## Exercise instructions
Below are the entries; transcribe them exactly and drop every picture.

--

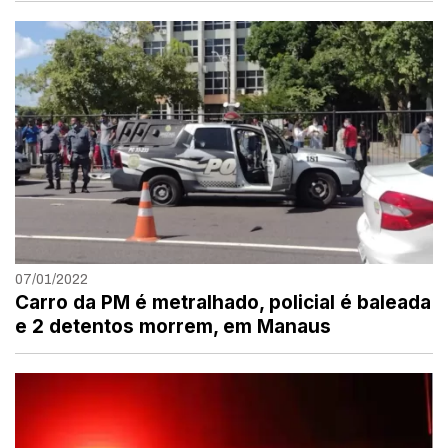
07/01/2022
Carro da PM é metralhado, policial é baleada
e 2 detentos morrem, em Manaus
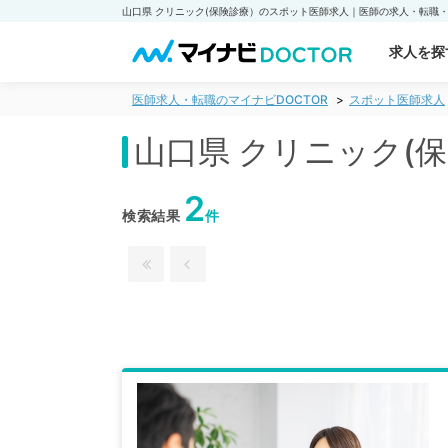
求人を探
医師求人・転職のマイナビDOCTOR
スポット医師求人
山口県 クリニック(
2
検索結果
件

--

## Result
07/01/2022
Carro da PM é metralhado, policial é baleada
e 2 detentos morrem, em Manaus
求人を探
医師求人・転職のマイナビDOCTOR
スポット医師求人
山口県 クリニック(
2
検索結果
件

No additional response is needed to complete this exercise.